- [Collected data entries]
########

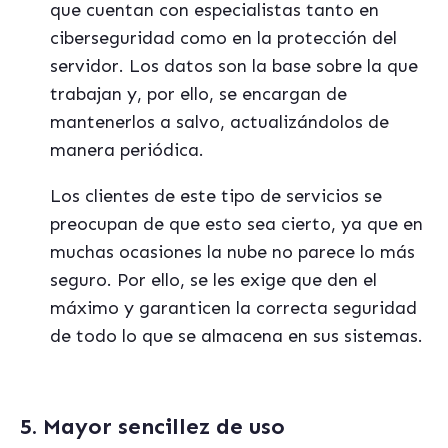
que cuentan con especialistas tanto en
ciberseguridad como en la protección del
servidor. Los datos son la base sobre la que
trabajan y, por ello, se encargan de
mantenerlos a salvo, actualizándolos de
manera periódica.
Los clientes de este tipo de servicios se
preocupan de que esto sea cierto, ya que en
muchas ocasiones la nube no parece lo más
seguro. Por ello, se les exige que den el
máximo y garanticen la correcta seguridad
de todo lo que se almacena en sus sistemas.
5. Mayor sencillez de uso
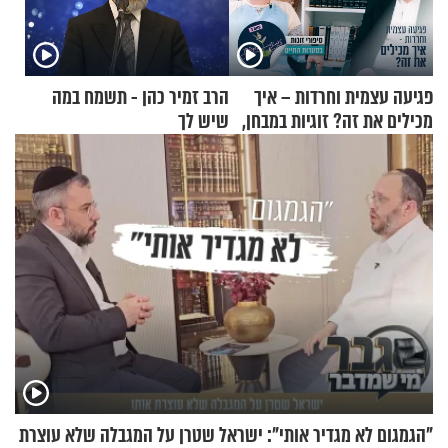
פגיעה עצמית וחרדות – איך
הרב זמיר כהן - תשמח במה
מכילים את זה? זוגיות במבחן,
שיש לך
הפעם עם יהודית ואלתר כהן
"הגמגום לא מגדיר אותי": ישראל שטרן על המגבלה שלא עוצרת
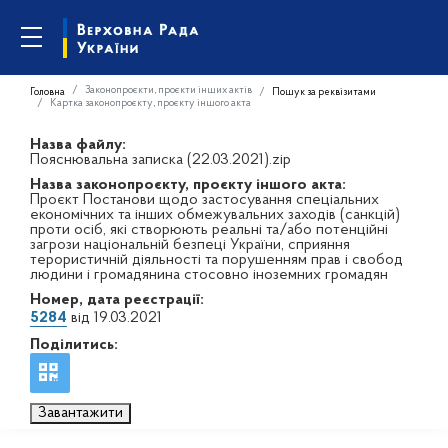
Законопроєкти, проєкти інших актів
Головна
Пошук за реквізитами
Картка законопроєкту, проєкту іншого акта
Назва файлу:
Пояснювальна записка (22.03.2021).zip
Назва законопроєкту, проєкту іншого акта:
Проєкт Постанови щодо застосування спеціальних
економічних та інших обмежувальних заходів (санкцій)
проти осіб, які створюють реальні та/або потенційні
загрози національній безпеці України, сприяння
терористичній діяльності та порушенням прав і свобод
людини і громадянина стосовно іноземних громадян
Номер, дата реєстрації:
5284
від 19.03.2021
Поділитись:
Завантажити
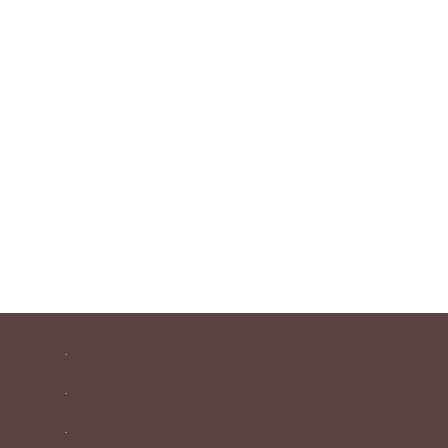
.
.
.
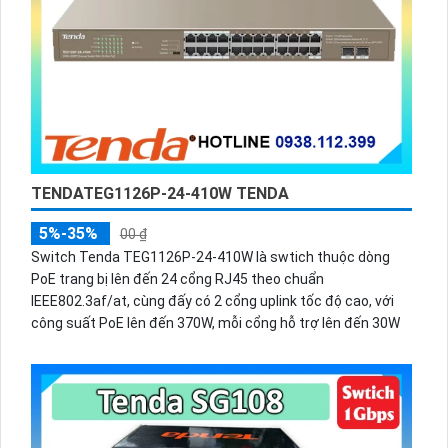
TENDATEG1126P-24-410W TENDA
5%-35%
00 ₫
Switch Tenda TEG1126P-24-410W là swtich thuộc dòng
PoE trang bị lên đến 24 cổng RJ45 theo chuẩn
IEEE802.3af/at, cùng đấy có 2 cổng uplink tốc độ cao, với
công suất PoE lên đến 370W, mỗi cổng hỗ trợ lên đến 30W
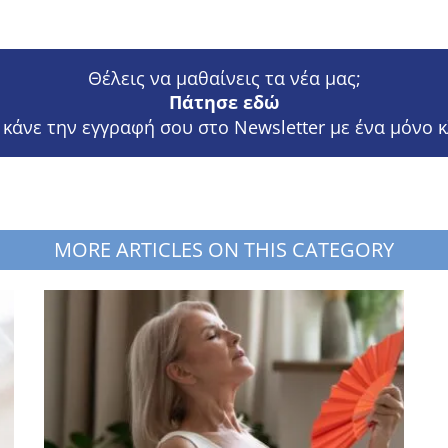
Θέλεις να μαθαίνεις τα νέα μας;
Πάτησε εδώ
 κάνε την εγγραφή σου στο Newsletter με ένα μόνο κ
MORE ARTICLES ON THIS CATEGORY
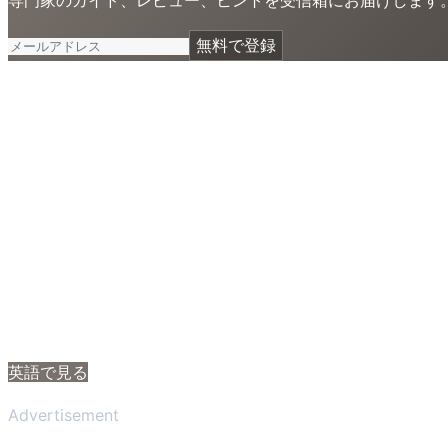
無料で登録
英語で見る
Advertisement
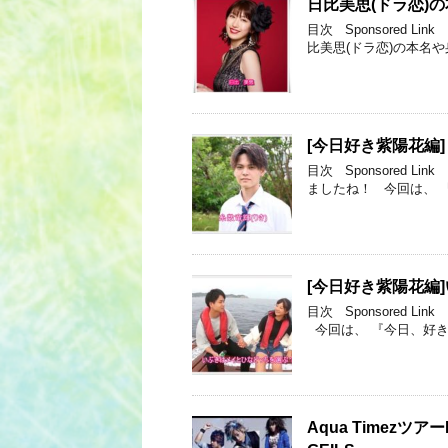
日比美思(ドラ恋)
目次 Sponsored 
比美思(ドラ恋)の本名
[今日好き紫陽花編
目次 Sponsored
ましたね！ 今回は、 
[今日好き紫陽花編
目次 Sponsored
今回は、 『今日、好き
Aqua TimezツアーPr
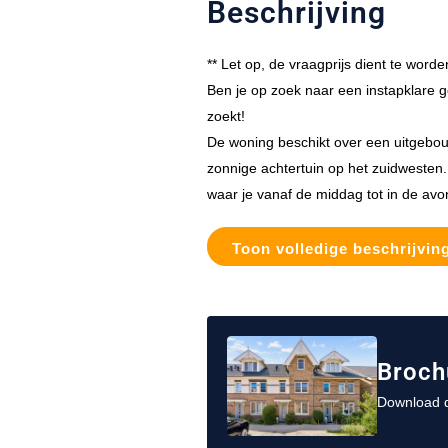
Beschrijving
** Let op, de vraagprijs dient te worden
Ben je op zoek naar een instapklare ge
zoekt!
De woning beschikt over een uitgebo
zonnige achtertuin op het zuidwesten. D
waar je vanaf de middag tot in de avo
Toon volledige beschrijvin
Broch
Download d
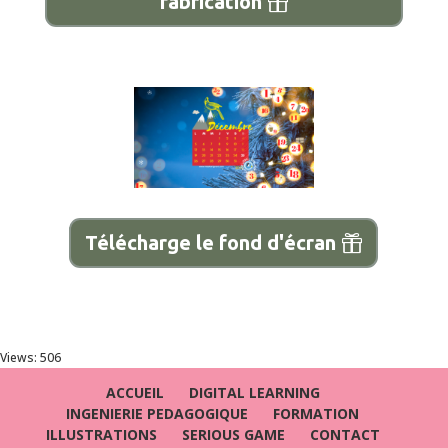
fabrication
Télécharge le fond d'écran
Views: 506
ACCUEIL
DIGITAL LEARNING
INGENIERIE PEDAGOGIQUE
FORMATION
ILLUSTRATIONS
SERIOUS GAME
CONTACT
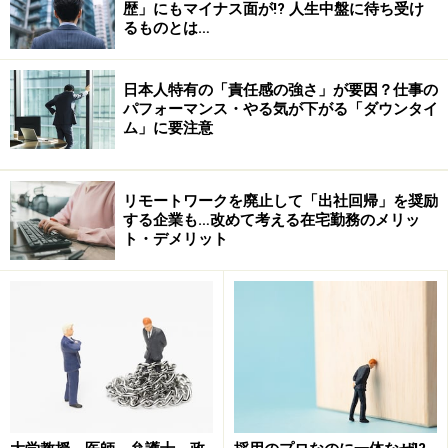
歴」にもマイナス面が!? 人生中盤に待ち受け
るものとは…
●中堅から幹部クラスの方の場合
このクラスの方は当社では採用に困っておりまして、な
日本人特有の「責任感の強さ」が要因？仕事の
かなか応募いただけないです。当社で活躍できるイメー
パフォーマンス・やる気が下がる「ダウンタイ
ム」に要注意
ジの方が来ることは、確率として１％ぐらいしかありま
せん。従いまして、こちらのほうがむしろ魅力を説得す
るために時間を使っています。内定を出してから何日間
リモートワークを廃止して「出社回帰」を奨励
待つという基準は設けておらず、常識の範囲内で判断し
する企業も…改めて考える在宅勤務のメリッ
ト・デメリット
てもらっています。しかし、これまでの例を振り返る
と、内定を出しから意思決定まで最長でも2ヶ月でし
た。
次のページでは、経営者の声も！
※記事内容は執筆時点のものです。最新の内容をご確認くださ
い。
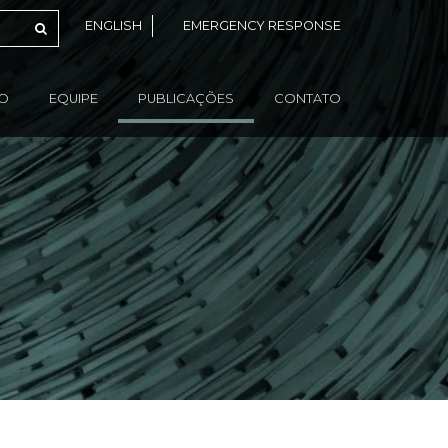
ENGLISH
EMERGENCY RESPONSE
ÃO
EQUIPE
PUBLICAÇÕES
CONTATO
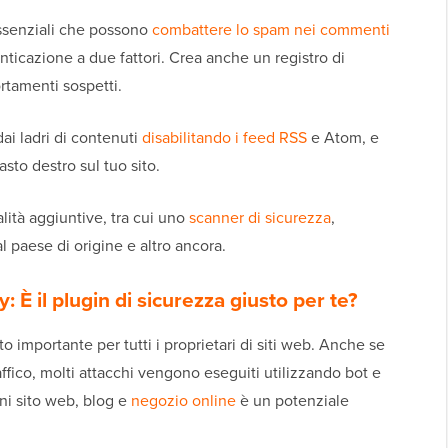
essenziali che possono
combattere lo spam nei commenti
nticazione a due fattori. Crea anche un registro di
ortamenti sospetti.
ai ladri di contenuti
disabilitando i feed RSS
e Atom, e
asto destro sul tuo sito.
alità aggiuntive, tra cui uno
scanner di sicurezza
,
al paese di origine e altro ancora.
 È il plugin di sicurezza giusto per te?
 importante per tutti i proprietari di siti web. Anche se
affico, molti attacchi vengono eseguiti utilizzando bot e
gni sito web, blog e
negozio online
è un potenziale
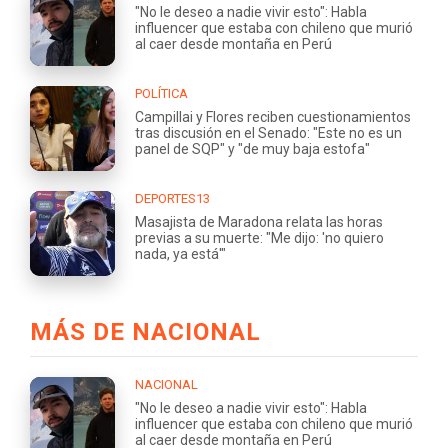
"No le deseo a nadie vivir esto": Habla
influencer que estaba con chileno que murió
al caer desde montaña en Perú
POLÍTICA
Campillai y Flores reciben cuestionamientos
tras discusión en el Senado: "Este no es un
panel de SQP" y "de muy baja estofa"
DEPORTES13
Masajista de Maradona relata las horas
previas a su muerte: "Me dijo: 'no quiero
nada, ya está'"
MÁS DE NACIONAL
NACIONAL
"No le deseo a nadie vivir esto": Habla
influencer que estaba con chileno que murió
al caer desde montaña en Perú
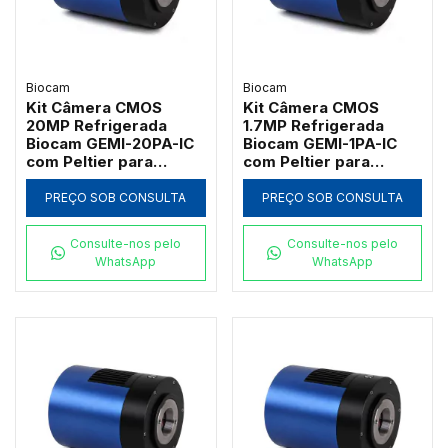
Biocam
Biocam
Kit Câmera CMOS
Kit Câmera CMOS
20MP Refrigerada
1.7MP Refrigerada
Biocam GEMI-20PA-IC
Biocam GEMI-1PA-IC
com Peltier para
com Peltier para
Fluorescência
Fluorescência
PREÇO SOB CONSULTA
PREÇO SOB CONSULTA
Consulte-nos pelo
Consulte-nos pelo
WhatsApp
WhatsApp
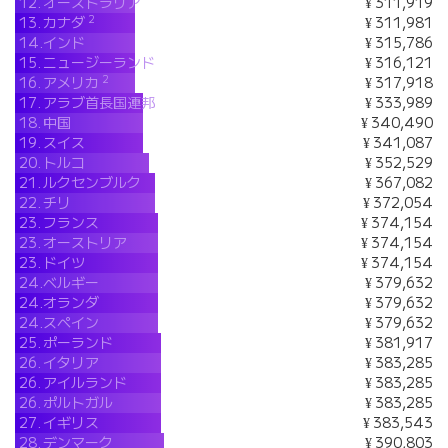
12.
オーストラリア
¥ 311,919
2
13.
カナダ
¥ 311,981
14.
インド
¥ 315,786
15.
ニュージーランド
¥ 316,121
2
16.
アメリカ
¥ 317,918
17.
アラブ首長国連邦
¥ 333,989
18.
中国
¥ 340,490
19.
スイス
¥ 341,087
20.
トルコ
¥ 352,529
21.
ルクセンブルク
¥ 367,082
22.
チリ
¥ 372,054
23.
フランス
¥ 374,154
23.
オーストリア
¥ 374,154
23.
ドイツ
¥ 374,154
24.
ベルギー
¥ 379,632
24.
オランダ
¥ 379,632
24.
スペイン
¥ 379,632
25.
ポーランド
¥ 381,917
26.
イタリア
¥ 383,285
26.
アイルランド
¥ 383,285
26.
ポルトガル
¥ 383,285
27.
イギリス
¥ 383,543
28.
デンマーク
¥ 390,803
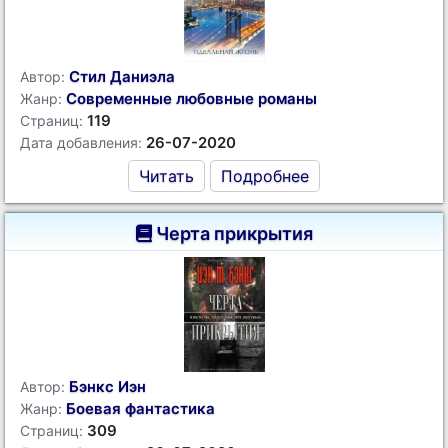
Стил Даниэла
Автор:
Современные любовные романы
Жанр:
119
Страниц:
26-07-2020
Дата добавления:
Читать
Подробнее
Черта прикрытия
Бэнкс Иэн
Автор:
Боевая фантастика
Жанр:
309
Страниц:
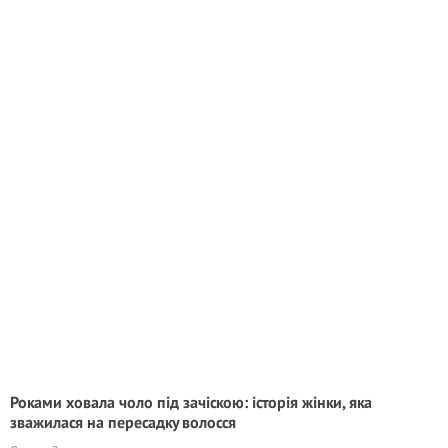
Роками ховала чоло під зачіскою: історія жінки, яка
зважилася на пepeсадкy волосся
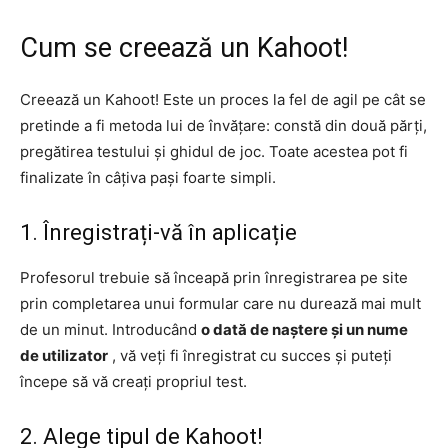
Cum se creează un Kahoot!
Creează un Kahoot! Este un proces la fel de agil pe cât se
pretinde a fi metoda lui de învățare: constă din două părți,
pregătirea testului și ghidul de joc. Toate acestea pot fi
finalizate în câțiva pași foarte simpli.
1. Înregistrați-vă în aplicație
Profesorul trebuie să înceapă prin înregistrarea pe site
prin completarea unui formular care nu durează mai mult
de un minut. Introducând
o dată de naștere și un nume
de utilizator
, vă veți fi înregistrat cu succes și puteți
începe să vă creați propriul test.
2. Alege tipul de Kahoot!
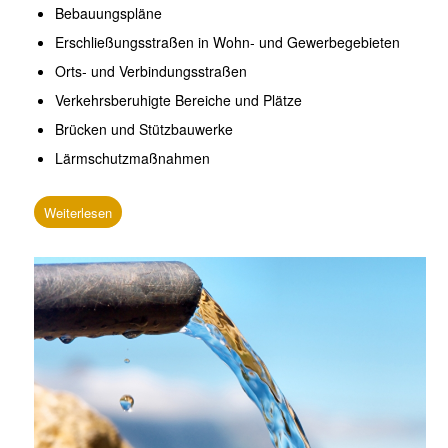
Bebauungspläne
Erschließungsstraßen in Wohn‐ und Gewerbegebieten
Orts‐ und Verbindungsstraßen
Verkehrsberuhigte Bereiche und Plätze
Brücken und Stützbauwerke
Lärmschutzmaßnahmen
Weiterlesen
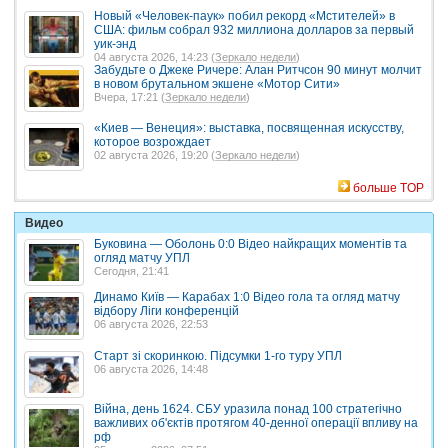
Новый «Человек-паук» побил рекорд «Мстителей» в
США: фильм собрал 932 миллиона долларов за первый
уик-энд
04 августа 2026, 14:23 (
Зеркало недели
)
Забудьте о Джеке Ричере: Алан Ритчсон 90 минут молчит
в новом брутальном экшене «Мотор Сити»
Вчера, 17:21 (
Зеркало недели
)
«Киев — Венеция»: выставка, посвященная искусству,
которое возрождает
02 августа 2026, 19:20 (
Зеркало недели
)
больше TOP
Видео
Буковина — Оболонь 0:0 Відео найкращих моментів та
огляд матчу УПЛ
Сегодня, 21:41
Динамо Київ — Карабах 1:0 Відео гола та огляд матчу
відбору Ліги конференцій
06 августа 2026, 22:53
Старт зі скоринкою. Підсумки 1-го туру УПЛ
06 августа 2026, 14:48
Війна, день 1624. СБУ уразила понад 100 стратегічно
важливих об'єктів протягом 40-денної операції впливу на
рф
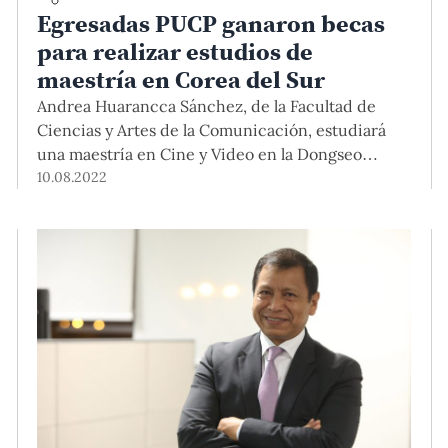
Egresadas PUCP ganaron becas
para realizar estudios de
maestría en Corea del Sur
Andrea Huarancca Sánchez, de la Facultad de
Ciencias y Artes de la Comunicación, estudiará
una maestría en Cine y Video en la Dongseo
University. Asimismo, Katyuska Amaro Barrios, de
10.08.2022
la Facultad de Ciencias Sociales, estudiará una
maestría en Género y Desarrollo en la Escuela de
Graduados en Estudios Internacionales de la
Seoul National University.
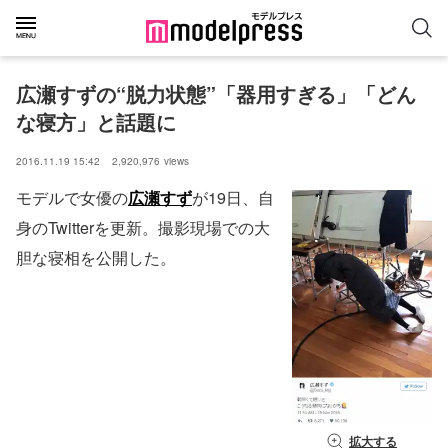
広瀬すずの“脱力状態”「器用すぎる」「どん
な寝方」と話題に
2016.11.19 15:42
2,920,976
views
モデルで女優の
広瀬すず
が19日、自
身のTwitterを更新。撮影現場での大
胆な寝相を公開した。
拡大する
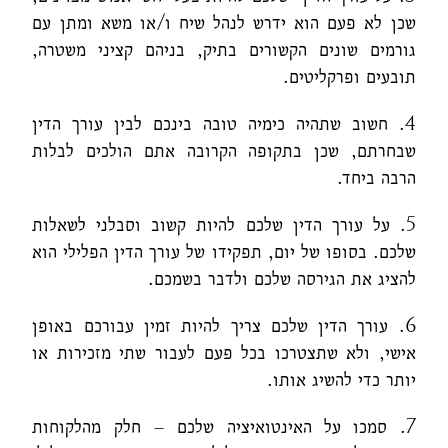
שכן לא פעם הוא ידרש לנהל שיח ו/או משא ומתן עם
גורמים שונים הקשורים בתיק, בניהם קציני משטרה,
תובעים ופרקליטים.
4. חשוב שתהיה כימיה טובה בינכם לבין עורך הדין
שבחרתם, שכן בתקופה הקרובה אתם הולכים לבלות
הרבה ביחד.
5. על עורך הדין שלכם להיות קשוב וסבלני לשאלות
שלכם. בסופו של יום, תפקידו של עורך הדין הפלילי הוא
להציג את הגירסה שלכם ולדבר בשמכם.
6. עורך הדין שלכם צריך להיות זמין עבורכם באופן
אישי, ולא שתצטרכו בכל פעם לעבור שתי מזכירות או
יותר כדי להשיג אותו.
7. סמכו על האינטואיציה שלכם – חלק מהלקוחות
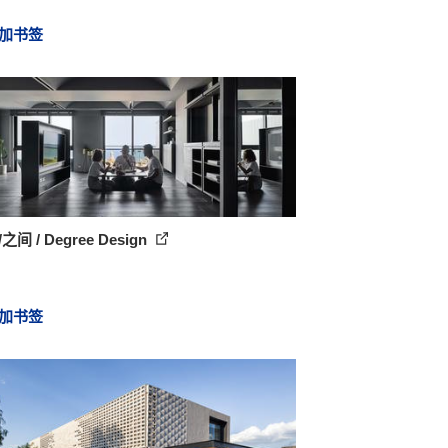
加书签
之间 / Degree Design
加书签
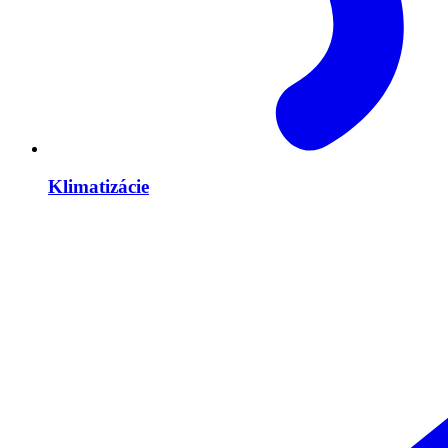
Klimatizácie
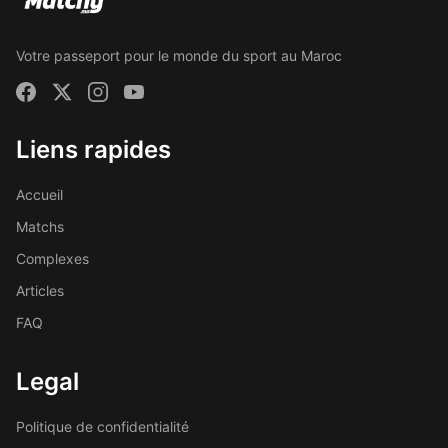
Votre passeport pour le monde du sport au Maroc
Liens rapides
Accueil
Matchs
Complexes
Articles
FAQ
Legal
Politique de confidentialité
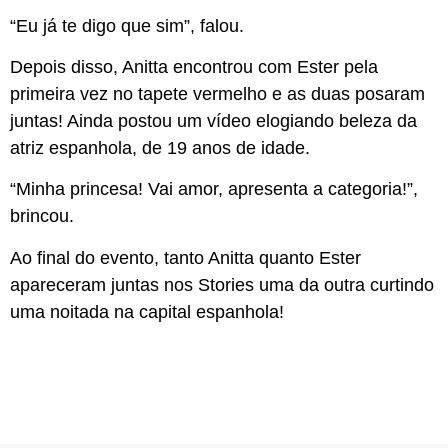
“Eu já te digo que sim”, falou.
Depois disso, Anitta encontrou com Ester pela
primeira vez no tapete vermelho e as duas posaram
juntas! Ainda postou um vídeo elogiando beleza da
atriz espanhola, de 19 anos de idade.
“Minha princesa! Vai amor, apresenta a categoria!”,
brincou.
Ao final do evento, tanto Anitta quanto Ester
apareceram juntas nos Stories uma da outra curtindo
uma noitada na capital espanhola!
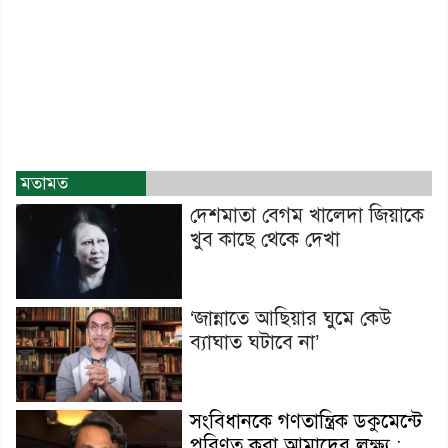
মতামত
দেশমাতা বেগম খালেদা জিয়াকে
খুব কাছে থেকে দেখা
‘জান্নাতে আছিয়ার ঘুমে কেউ
ব্যাঘাত ঘটাবে না’
সংবিধানকে গণতান্ত্রিক ডকুমেন্টে
পরিণত করা আমাদের লক্ষ্য :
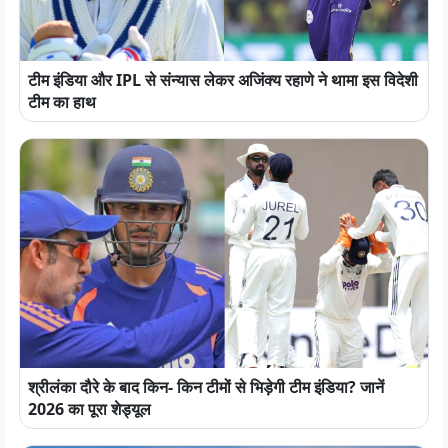
टीम इंडिया और IPL से संन्यास लेकर अजिंक्य रहाणे ने थामा इस विदेशी
टीम का हाथ
श्रीलंका दौरे के बाद किन- किन टीमों से भिड़ेगी टीम इंडिया? जानें
2026 का पूरा शेड्यूल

########

- [Problem statement] Scan the entries for lines holding the string "Назва", then copy every one of them.

- [Answer to this exercise]
Назва файлу:
Назва законопроєкту, проєкту іншого акта:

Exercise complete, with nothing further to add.